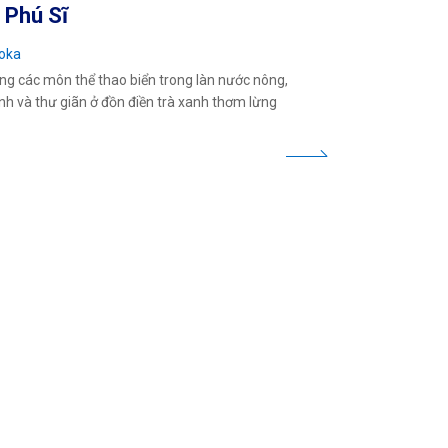
i Phú Sĩ
oka
g các môn thể thao biển trong làn nước nông,
nh và thư giãn ở đồn điền trà xanh thơm lừng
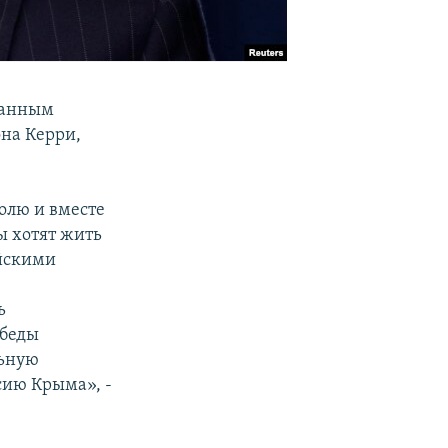
ранным
она Керри,
олю и вместе
ы хотят жить
ейскими
ь
обеды
льную
сию Крыма», -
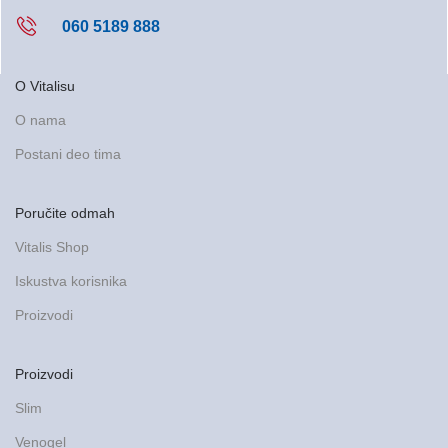
060 5189 888
O Vitalisu
O nama
Postani deo tima
Poručite odmah
Vitalis Shop
Iskustva korisnika
Proizvodi
Proizvodi
Slim
Venogel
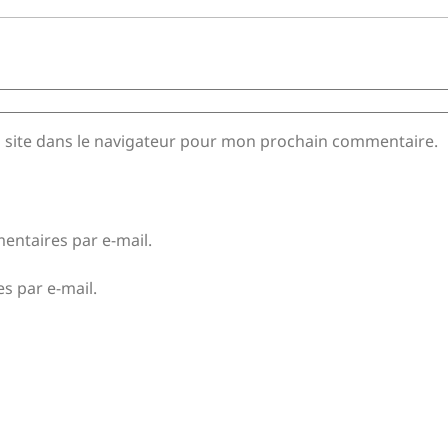
 site dans le navigateur pour mon prochain commentaire.
ntaires par e-mail.
s par e-mail.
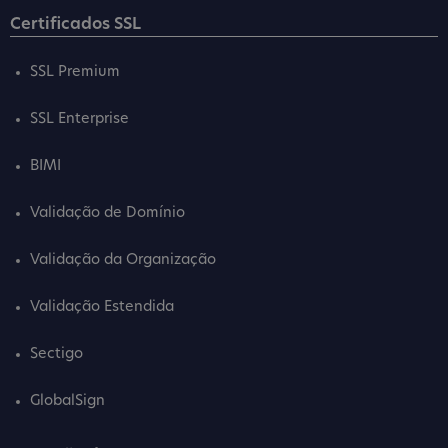
Certificados SSL
SSL Premium
SSL Enterprise
BIMI
Validação de Domínio
Validação da Organização
Validação Estendida
Sectigo
GlobalSign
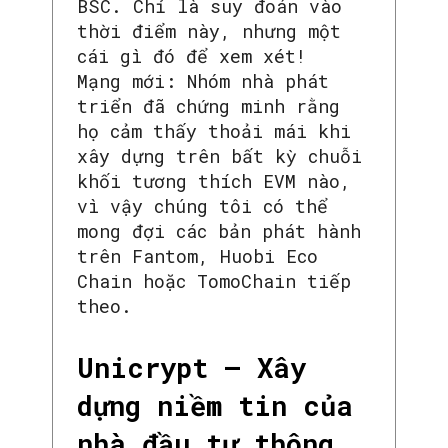
BSC. Chỉ là suy đoán vào
thời điểm này, nhưng một
cái gì đó để xem xét!
Mạng mới: Nhóm nhà phát
triển đã chứng minh rằng
họ cảm thấy thoải mái khi
xây dựng trên bất kỳ chuỗi
khối tương thích EVM nào,
vì vậy chúng tôi có thể
mong đợi các bản phát hành
trên Fantom, Huobi Eco
Chain hoặc TomoChain tiếp
theo.
Unicrypt – Xây
dựng niềm tin của
nhà đầu tư thông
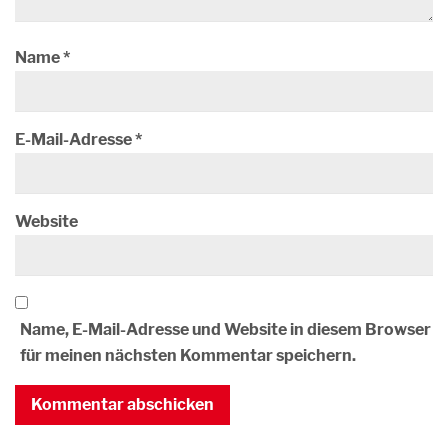
Name
*
E-Mail-Adresse
*
Website
Name, E-Mail-Adresse und Website in diesem Browser
für meinen nächsten Kommentar speichern.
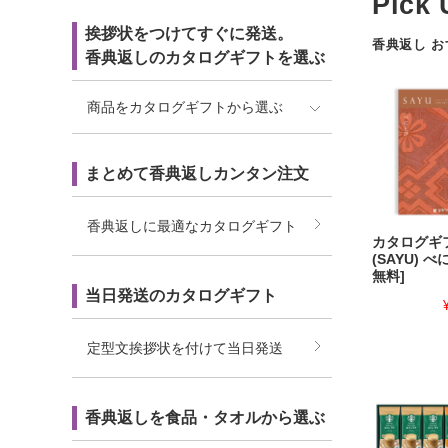
挨拶状をつけてすぐに発送。
香典返し 
香典返しのカタログギフトを選ぶ
商品をカタログギフトから選ぶ
まとめて香典返しカンタン注文
香典返しに最適なカタログギフト
カタログギ
(SAYU) 
無料]
当日発送のカタログギフト
定型文挨拶状を付けて当日発送
香典返しを食品・タオルから選ぶ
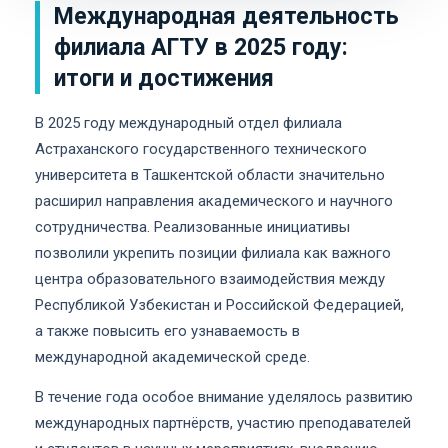
Международная деятельность
филиала АГТУ в 2025 году:
итоги и достижения
В 2025 году международный отдел филиала
Астраханского государственного технического
университета в Ташкентской области значительно
расширил направления академического и научного
сотрудничества. Реализованные инициативы
позволили укрепить позиции филиала как важного
центра образовательного взаимодействия между
Республикой Узбекистан и Российской Федерацией,
а также повысить его узнаваемость в
международной академической среде.
В течение года особое внимание уделялось развитию
международных партнёрств, участию преподавателей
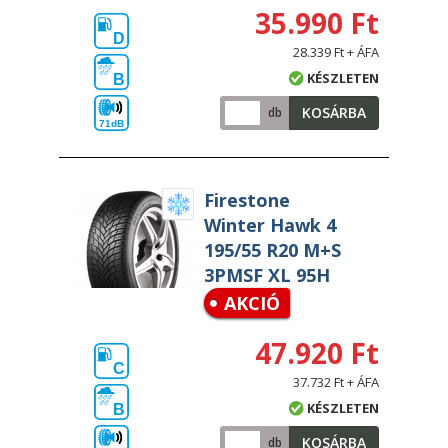
35.990 Ft
D
28.339 Ft + ÁFA
KÉSZLETEN
B
KOSÁRBA
db
71dB
Firestone
Winter Hawk 4
195/55 R20 M+S
3PMSF XL 95H
AKCIÓ
47.920 Ft
C
37.732 Ft + ÁFA
KÉSZLETEN
B
KOSÁRBA
db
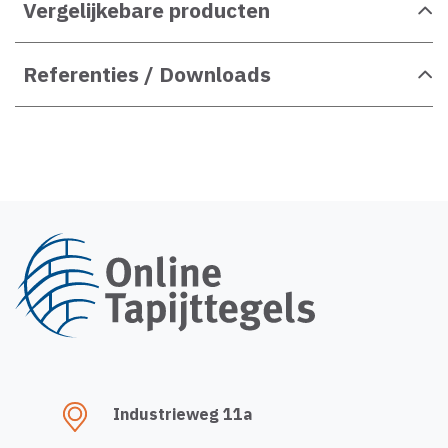
Vergelijkebare producten
Referenties / Downloads
Industrieweg 11a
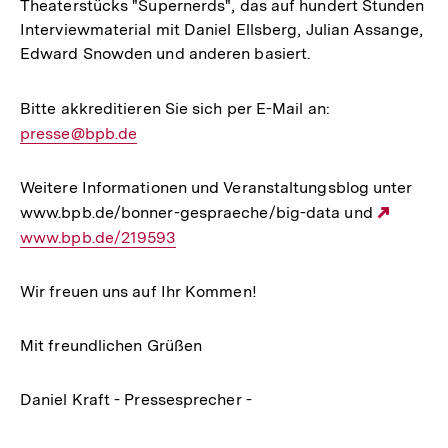
Theaterstücks "Supernerds", das auf hundert Stunden
Interviewmaterial mit Daniel Ellsberg, Julian Assange,
Edward Snowden und anderen basiert.
Bitte akkreditieren Sie sich per E-Mail an:
E-
presse@bpb.de
Mail
Link:
Weitere Informationen und Veranstaltungsblog unter
www.bpb.de/bonner-gespraeche/big-data und
Extern
www.bpb.de/219593
Link:
Wir freuen uns auf Ihr Kommen!
Mit freundlichen Grüßen
Daniel Kraft - Pressesprecher -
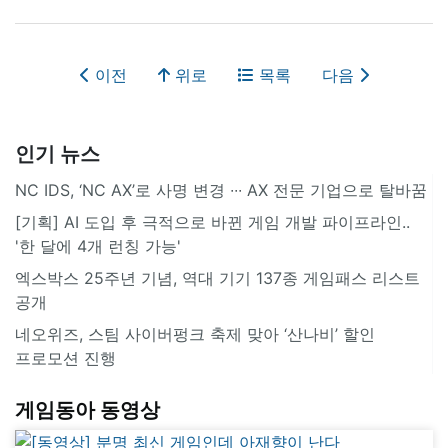
이전
위로
목록
다음
인기 뉴스
NC IDS, ‘NC AX’로 사명 변경 ∙∙∙ AX 전문 기업으로 탈바꿈
[기획] AI 도입 후 극적으로 바뀐 게임 개발 파이프라인..
'한 달에 4개 런칭 가능'
엑스박스 25주년 기념, 역대 기기 137종 게임패스 리스트
공개
네오위즈, 스팀 사이버펑크 축제 맞아 ‘산나비’ 할인
프로모션 진행
게임동아 동영상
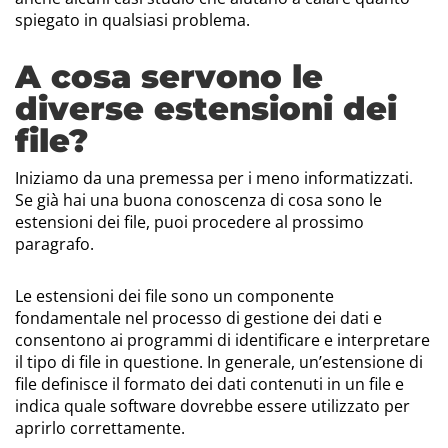
spiegato in qualsiasi problema.
A cosa servono le
diverse estensioni dei
file?
Iniziamo da una premessa per i meno informatizzati.
Se già hai una buona conoscenza di cosa sono le
estensioni dei file, puoi procedere al prossimo
paragrafo.
Le estensioni dei file sono un componente
fondamentale nel processo di gestione dei dati e
consentono ai programmi di identificare e interpretare
il tipo di file in questione. In generale, un’estensione di
file definisce il formato dei dati contenuti in un file e
indica quale software dovrebbe essere utilizzato per
aprirlo correttamente.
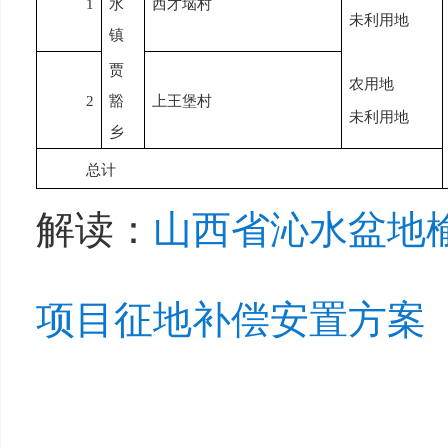
1
水
西才垴
村
未利用地
镇
贾
农用地
2
豁
上王堡
村
未利用地
乡
总计
解读：
山西省沁水盆地
项目征地补偿安置方案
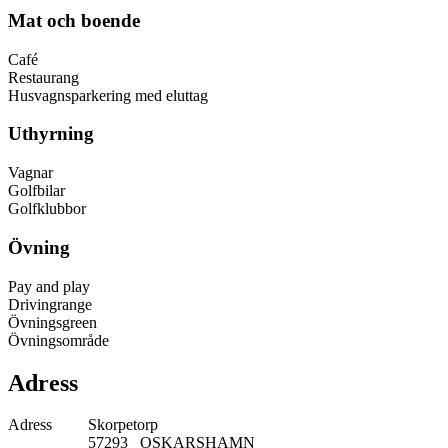
Mat och boende
Café
Restaurang
Husvagnsparkering med eluttag
Uthyrning
Vagnar
Golfbilar
Golfklubbor
Övning
Pay and play
Drivingrange
Övningsgreen
Övningsområde
Adress
Adress
Skorpetorp
57293 OSKARSHAMN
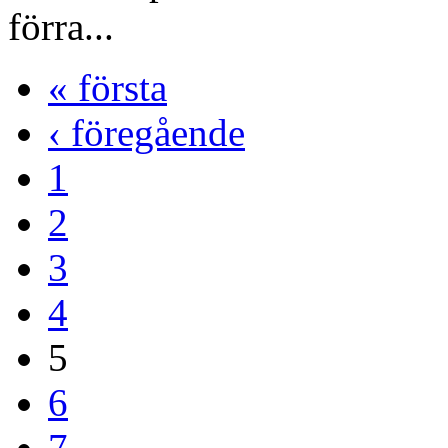
förra...
« första
‹ föregående
1
2
3
4
5
6
7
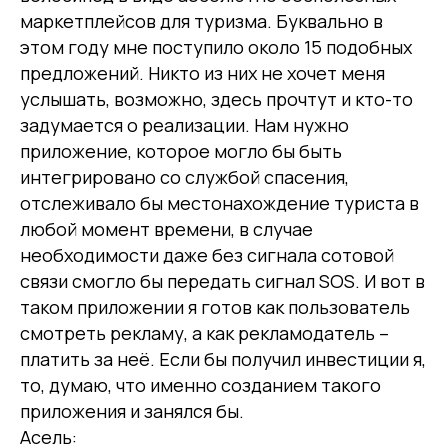
маркетплейсов для туризма. Буквально в
этом году мне поступило около 15 подобных
предложений. Никто из них не хочет меня
услышать, возможно, здесь прочтут и кто-то
задумается о реализации. Нам нужно
приложение, которое могло бы быть
интегрировано со службой спасения,
отслеживало бы местонахождение туриста в
любой момент времени, в случае
необходимости даже без сигнала сотовой
связи смогло бы передать сигнал SOS. И вот в
таком приложении я готов как пользователь
смотреть рекламу, а как рекламодатель –
платить за неё. Если бы получил инвестиции я,
то, думаю, что именно созданием такого
приложения и занялся бы.
Асель:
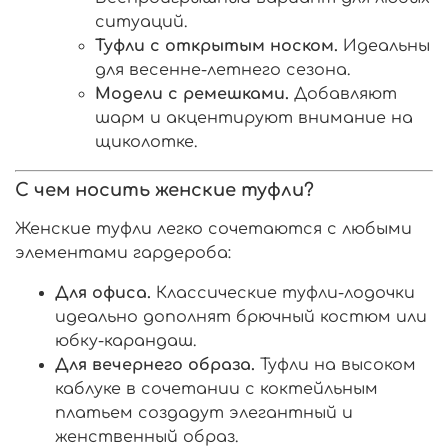
ситуаций.
Туфли с открытым носком.
Идеальны
для весенне-летнего сезона.
Модели с ремешками.
Добавляют
шарм и акцентируют внимание на
щиколотке.
С чем носить женские туфли?
Женские туфли легко сочетаются с любыми
элементами гардероба:
Для офиса.
Классические туфли-лодочки
идеально дополнят брючный костюм или
юбку-карандаш.
Для вечернего образа.
Туфли на высоком
каблуке в сочетании с коктейльным
платьем создадут элегантный и
женственный образ.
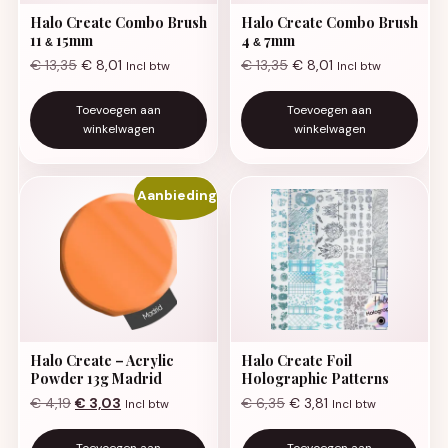
Halo Create Combo Brush
Halo Create Combo Brush
11
15mm
4
7mm
&
&
€
13,35
€
8,01
€
13,35
€
8,01
Incl btw
Incl btw
Toevoegen aan
Toevoegen aan
winkelwagen
winkelwagen
Aanbieding!
Halo Create – Acrylic
Halo Create Foil
Powder 13g Madrid
Holographic Patterns
Oorspronkelijke prijs was: € 4,19.
Huidige prijs is: € 3,03.
€
4,19
€
3,03
€
6,35
€
3,81
Incl btw
Incl btw
Toevoegen aan
Toevoegen aan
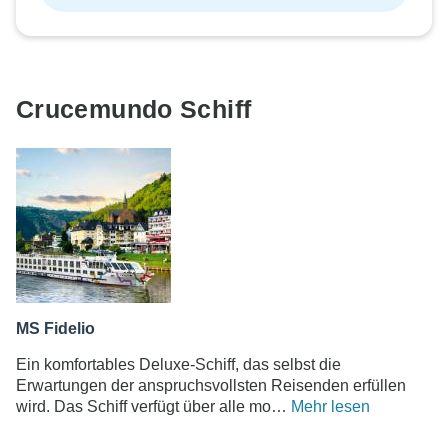
Crucemundo Schiff
MS Fidelio
Ein komfortables Deluxe-Schiff, das selbst die
Erwartungen der anspruchsvollsten Reisenden erfüllen
wird. Das Schiff verfügt über alle mo…
Mehr lesen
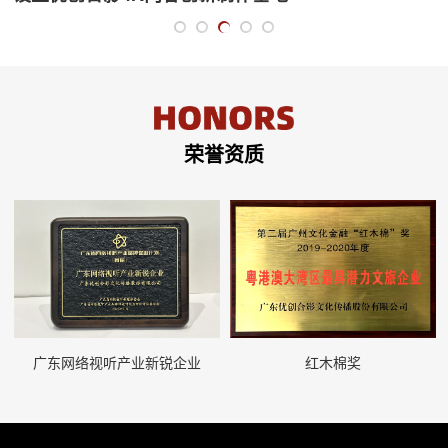
荣誉资质
广东网络视听产业新锐企业
红木棉奖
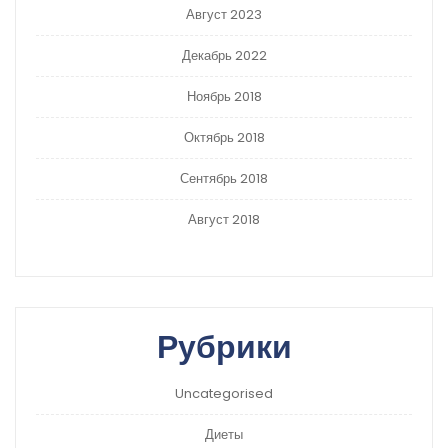
Август 2023
Декабрь 2022
Ноябрь 2018
Октябрь 2018
Сентябрь 2018
Август 2018
Рубрики
Uncategorised
Диеты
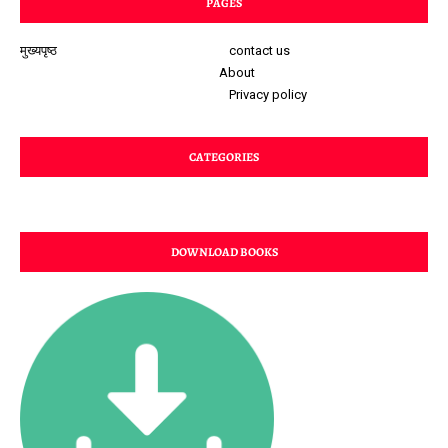
PAGES
मुख्यपृष्ठ
contact us
About
Privacy policy
CATEGORIES
DOWNLOAD BOOKS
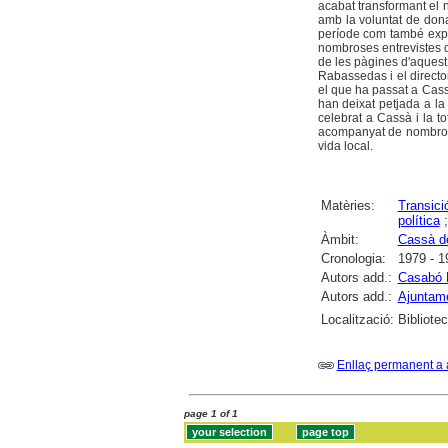
acabat transformant el n
amb la voluntat de dona
període com també expl
nombroses entrevistes qu
de les pàgines d'aquest 
Rabassedas i el direct
el que ha passat a Cassà
han deixat petjada a la
celebrat a Cassà i la to
acompanyat de nombrosa
vida local.
Matèries:
Transici
política
Àmbit:
Cassà de
Cronologia:
1979 - 1
Autors add.:
Casabó 
Autors add.:
Ajuntame
Localització:
Bibliote
Enllaç permanent a 
page 1 of 1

□ □ □ □

# Exercise description
Render the entries, from their start through the line containing "международных партнёрств, участию", as a Markdown table with the columns Row and Text: a row number in the first and the line in the second. Skip blank lines and leave the pictures out.

# Answer for this exercise
| Row | Text |
|---|---|
| 1 | i Phú Sĩ |
| 2 | oka |
| 3 | g các môn thể thao biển trong làn nước nông, |
| 4 | nh và thư giãn ở đồn điền trà xanh thơm lừng |
| 5 | ранным |
| 6 | она Керри, |
| 7 | олю и вместе |
| 8 | ы хотят жить |
| 9 | ейскими |
| 10 | ь |
| 11 | обеды |
| 12 | льную |
| 13 | сию Крыма», - |
| 14 | 060 5189 888 |
| 15 | O Vitalisu |
| 16 | O nama |
| 17 | Postani deo tima |
| 18 | Poručite odmah |
| 19 | Vitalis Shop |
| 20 | Iskustva korisnika |
| 21 | Proizvodi |
| 22 | Proizvodi |
| 23 | Slim |
| 24 | Venogel |
| 25 |  site dans le navigateur pour mon prochain commentaire. |
| 26 | ntaires par e-mail. |
| 27 | s par e-mail. |
| 28 | Certificados SSL |
| 29 | SSL Premium |
| 30 | SSL Enterprise |
| 31 | BIMI |
| 32 | Validação de Domínio |
| 33 | Validação da Organização |
| 34 | Validação Estendida |
| 35 | Sectigo |
| 36 | GlobalSign |
| 37 | BSC. Chỉ là suy đoán vào |
| 38 | thời điểm này, nhưng một |
| 39 | cái gì đó để xem xét! |
| 40 | Mạng mới: Nhóm nhà phát |
| 41 | triển đã chứng minh rằng |
| 42 | họ cảm thấy thoải mái khi |
| 43 | xây dựng trên bất kỳ chuỗi |
| 44 | khối tương thích EVM nào, |
| 45 | vì vậy chúng tôi có thể |
| 46 | mong đợi các bản phát hành |
| 47 | trên Fantom, Huobi Eco |
| 48 | Chain hoặc TomoChain tiếp |
| 49 | theo. |
| 50 | Unicrypt – Xây |
| 51 | dựng niềm tin của |
| 52 | nhà đầu tư thông |
| 53 | Name |
| 54 | * |
| 55 | E-Mail-Adresse |
| 56 | * |
| 57 | Website |
| 58 | Name, E-Mail-Adresse und Website in diesem Browser |
| 59 | für meinen nächsten Kommentar speichern. |
| 60 | 挨拶状をつけてすぐに発送。 |
| 61 | 香典返し  |
| 62 | 香典返しのカタログギフトを選ぶ |
| 63 | 商品をカタログギフトから選ぶ |
| 64 | まとめて香典返しカンタン注文 |
| 65 | 香典返しに最適なカタログギフト |
| 66 | カタログギ |
| 67 | (SAYU)  |
| 68 | 無料] |
| 69 | 当日発送のカタログギフト |
| 70 | 定型文挨拶状を付けて当日発送 |
| 71 | 香典返しを食品・タオルから選ぶ |
| 72 | Международная деятельность |
| 73 | филиала АГТУ в 2025 году: |
| 74 | итоги и достижения |
| 75 | В 2025 году международный отдел филиала |
| 76 | Астраханского государственного технического |
| 77 | университета в Ташкентской области значительно |
| 78 | расширил направления академического и научного |
| 79 | сотрудничества. Реализованные инициативы |
| 80 | позволили укрепить позиции филиала как важного |
| 81 | центра образовательного взаимодействия между |
| 82 | Республикой Узбекистан и Российской Федерацией, |
| 83 | а также повысить его узнаваемость в |
| 84 | международной академической среде. |
| 85 | В течение года особое внимание уделялось развитию |
| 86 | международных партнёрств, участию преподавателей |